DATASET RECORDS START

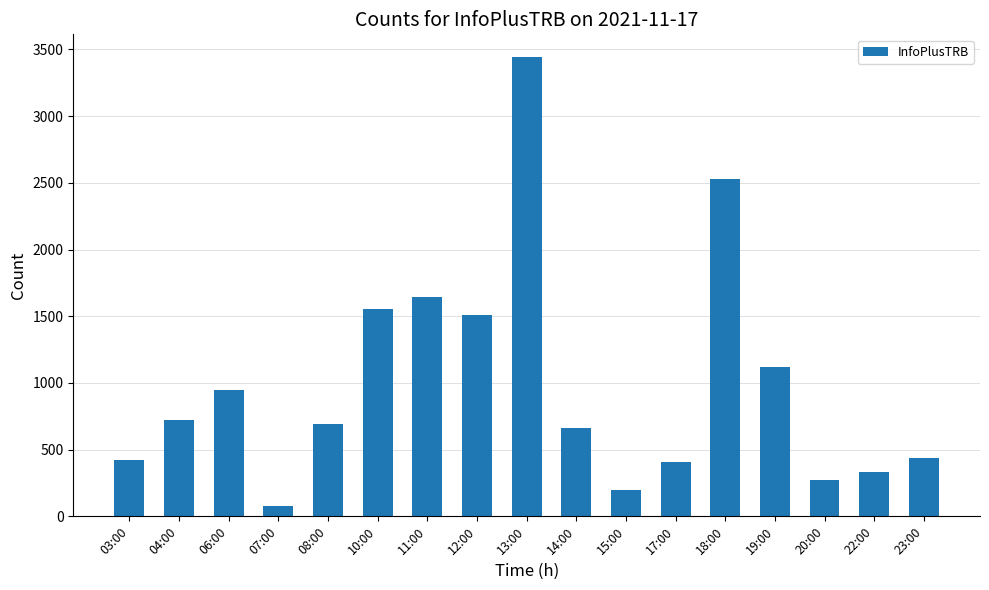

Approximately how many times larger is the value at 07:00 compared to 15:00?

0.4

DATASET RECORDS END
DATASET RECORDS START

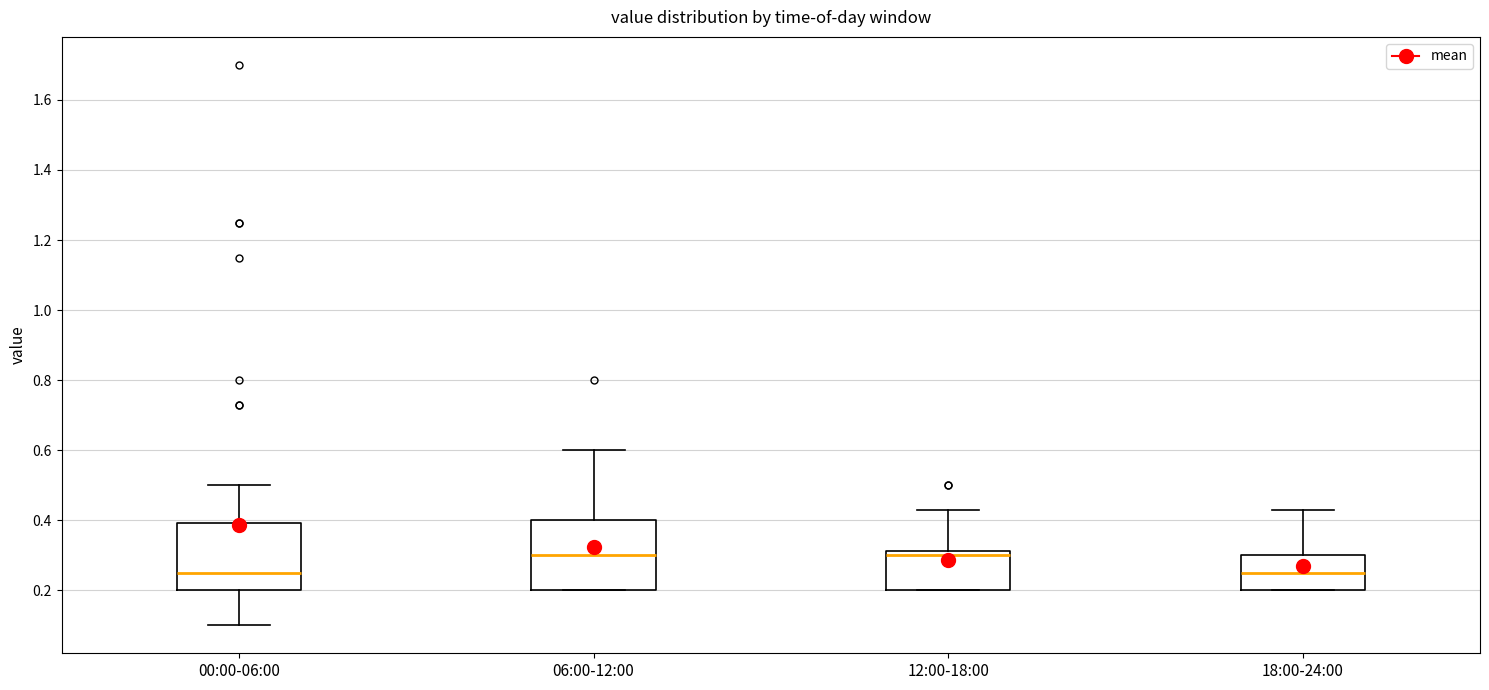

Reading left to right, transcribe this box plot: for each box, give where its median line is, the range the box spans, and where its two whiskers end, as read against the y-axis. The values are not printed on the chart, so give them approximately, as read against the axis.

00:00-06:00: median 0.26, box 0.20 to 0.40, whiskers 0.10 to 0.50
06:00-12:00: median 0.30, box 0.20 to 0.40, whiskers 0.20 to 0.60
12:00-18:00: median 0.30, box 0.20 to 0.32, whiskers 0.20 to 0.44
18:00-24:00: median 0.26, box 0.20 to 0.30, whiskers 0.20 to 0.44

DATASET RECORDS END

WORK TO BE COMPLETED ▸
Set out the listing lines from the one containing "00:00-06:00: median 0.26, box" through the one containing "18:00-24:00: median 0.26, box", both included, as a JSON list of strings with one string per line and blank lines omitted.

RESPONSE TO THE TASK ▸
[
  "00:00-06:00: median 0.26, box 0.20 to 0.40, whiskers 0.10 to 0.50",
  "06:00-12:00: median 0.30, box 0.20 to 0.40, whiskers 0.20 to 0.60",
  "12:00-18:00: median 0.30, box 0.20 to 0.32, whiskers 0.20 to 0.44",
  "18:00-24:00: median 0.26, box 0.20 to 0.30, whiskers 0.20 to 0.44"
]